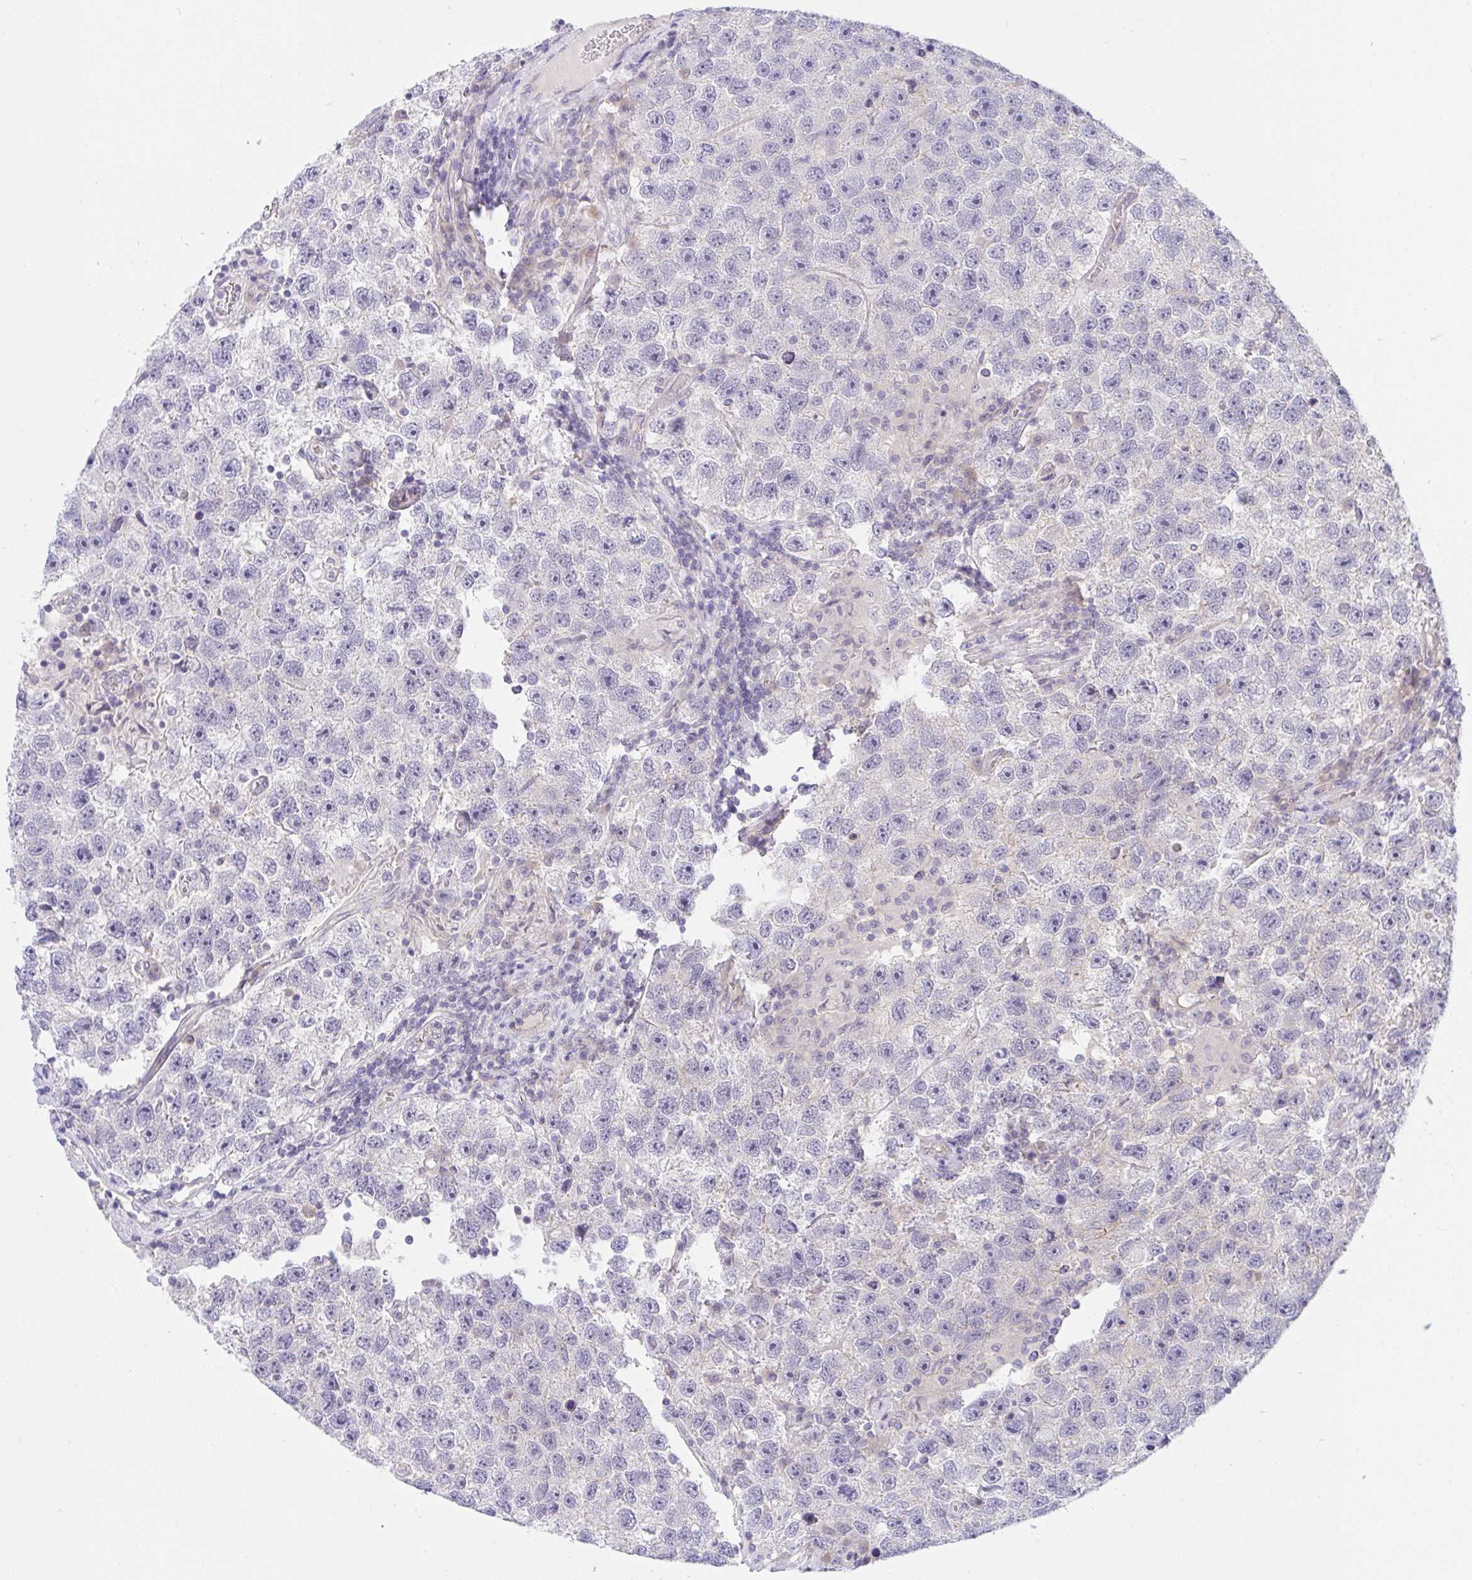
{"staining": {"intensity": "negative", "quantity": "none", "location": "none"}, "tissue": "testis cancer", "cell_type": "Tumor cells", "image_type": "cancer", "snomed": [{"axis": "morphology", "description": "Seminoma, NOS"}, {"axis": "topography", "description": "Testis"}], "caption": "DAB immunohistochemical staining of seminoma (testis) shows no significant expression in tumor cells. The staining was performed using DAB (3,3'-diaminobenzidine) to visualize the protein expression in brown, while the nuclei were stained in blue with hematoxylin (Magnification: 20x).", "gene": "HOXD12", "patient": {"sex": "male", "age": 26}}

==

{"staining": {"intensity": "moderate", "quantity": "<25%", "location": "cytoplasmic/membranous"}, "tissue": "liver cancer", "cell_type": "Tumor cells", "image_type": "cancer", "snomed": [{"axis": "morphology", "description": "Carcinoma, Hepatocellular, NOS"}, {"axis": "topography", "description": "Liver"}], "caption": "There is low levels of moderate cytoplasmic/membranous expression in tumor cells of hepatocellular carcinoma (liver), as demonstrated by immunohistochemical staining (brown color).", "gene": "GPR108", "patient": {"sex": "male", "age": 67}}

==

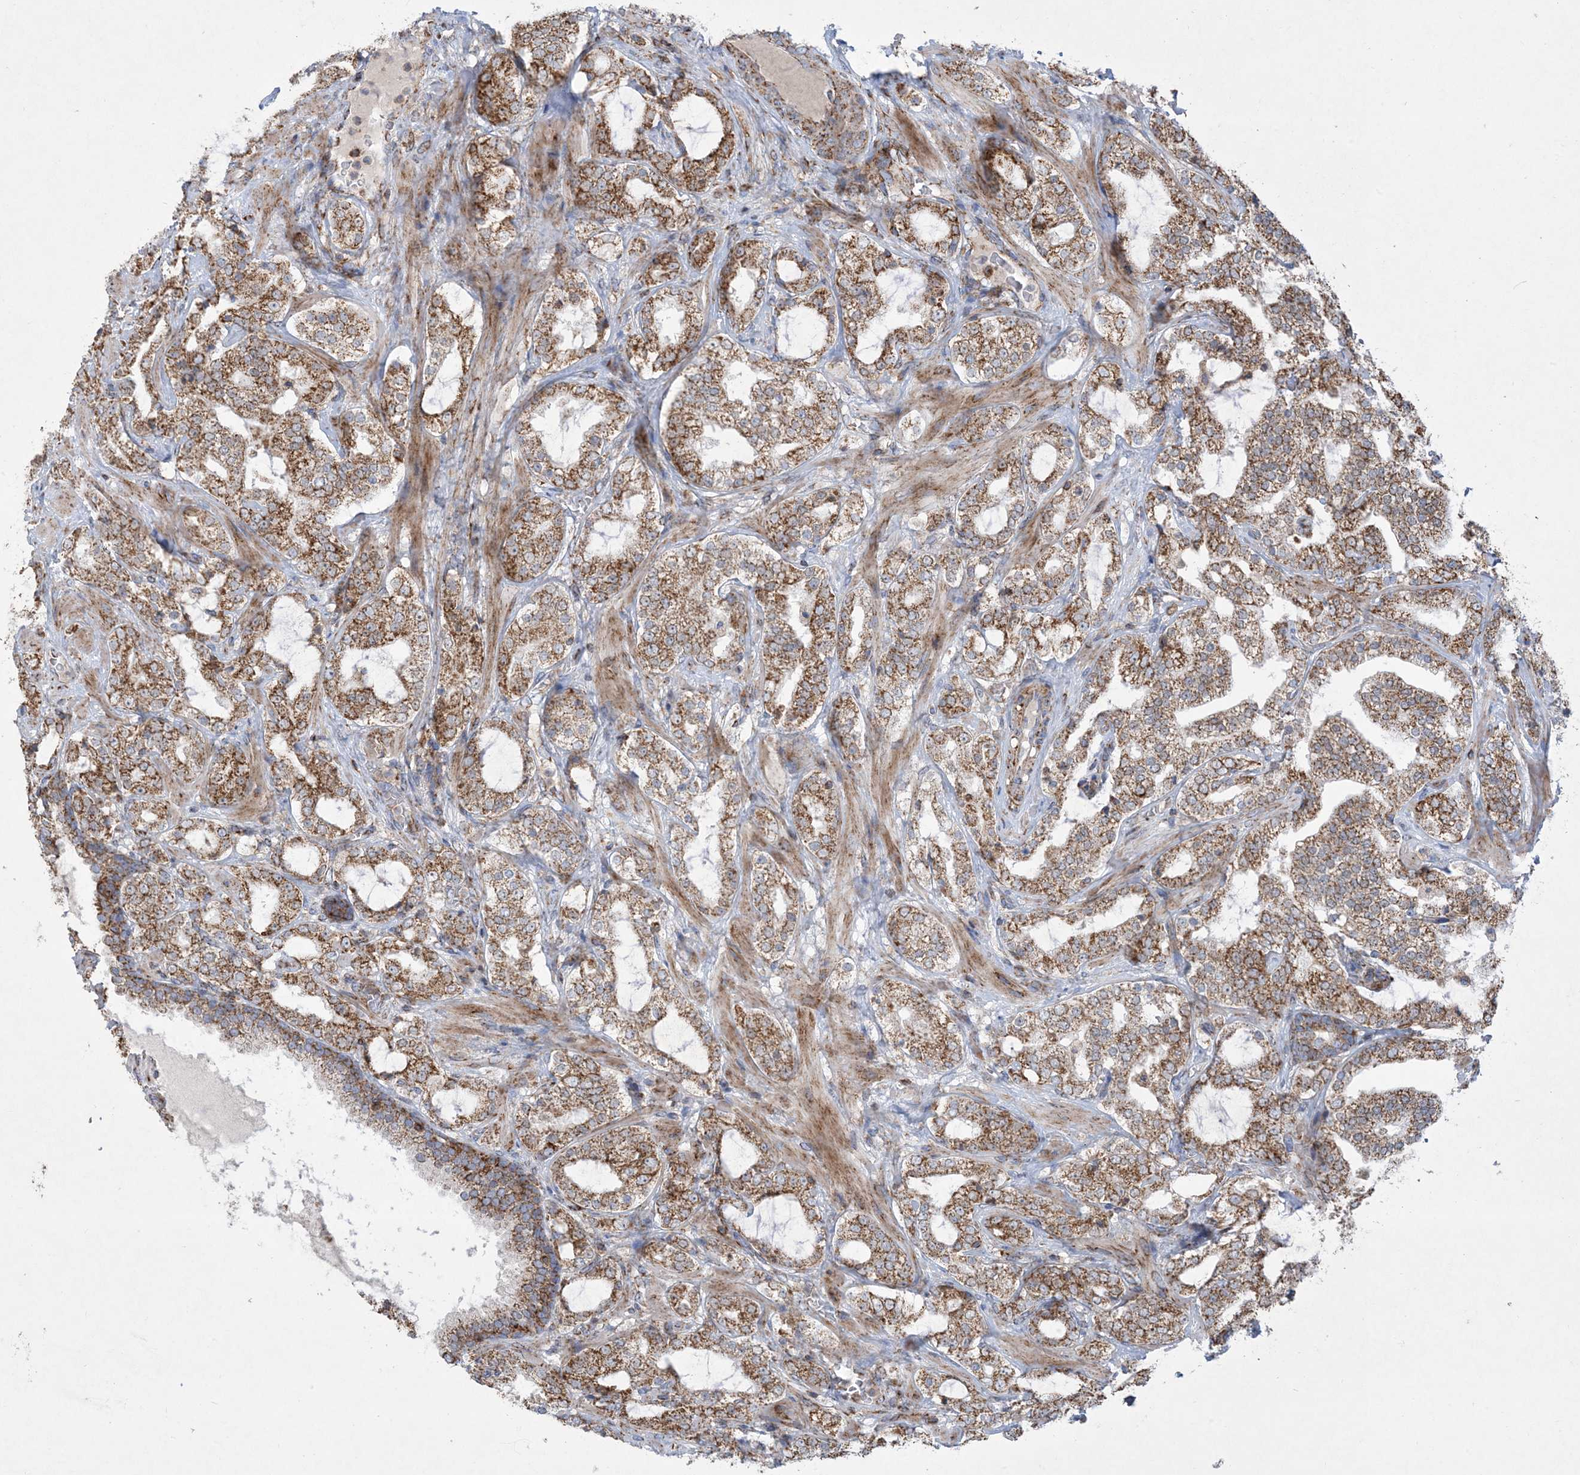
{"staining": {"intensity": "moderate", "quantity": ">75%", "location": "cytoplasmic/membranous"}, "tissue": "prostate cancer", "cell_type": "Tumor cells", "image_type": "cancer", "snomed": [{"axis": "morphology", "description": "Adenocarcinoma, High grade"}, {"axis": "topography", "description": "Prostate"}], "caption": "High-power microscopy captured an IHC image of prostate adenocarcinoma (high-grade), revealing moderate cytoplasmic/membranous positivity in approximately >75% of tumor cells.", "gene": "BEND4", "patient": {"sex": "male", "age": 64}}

TASK DIRECTIONS:
Report back every line of the entries in which "moderate" occurs.

TASK OUTPUT:
{"staining": {"intensity": "moderate", "quantity": "<25%", "location": "cytoplasmic/membranous"}, "tissue": "liver cancer", "cell_type": "Tumor cells", "image_type": "cancer", "snomed": [{"axis": "morphology", "description": "Carcinoma, Hepatocellular, NOS"}, {"axis": "topography", "description": "Liver"}], "caption": "There is low levels of moderate cytoplasmic/membranous expression in tumor cells of hepatocellular carcinoma (liver), as demonstrated by immunohistochemical staining (brown color).", "gene": "GPR108", "patient": {"sex": "male", "age": 67}}
{"staining": {"intensity": "moderate", "quantity": ">75%", "location": "cytoplasmic/membranous"}, "tissue": "prostate cancer", "cell_type": "Tumor cells", "image_type": "cancer", "snomed": [{"axis": "morphology", "description": "Adenocarcinoma, High grade"}, {"axis": "topography", "description": "Prostate"}], "caption": "High-power microscopy captured an IHC image of prostate adenocarcinoma (high-grade), revealing moderate cytoplasmic/membranous positivity in approximately >75% of tumor cells.", "gene": "BEND4", "patient": {"sex": "male", "age": 64}}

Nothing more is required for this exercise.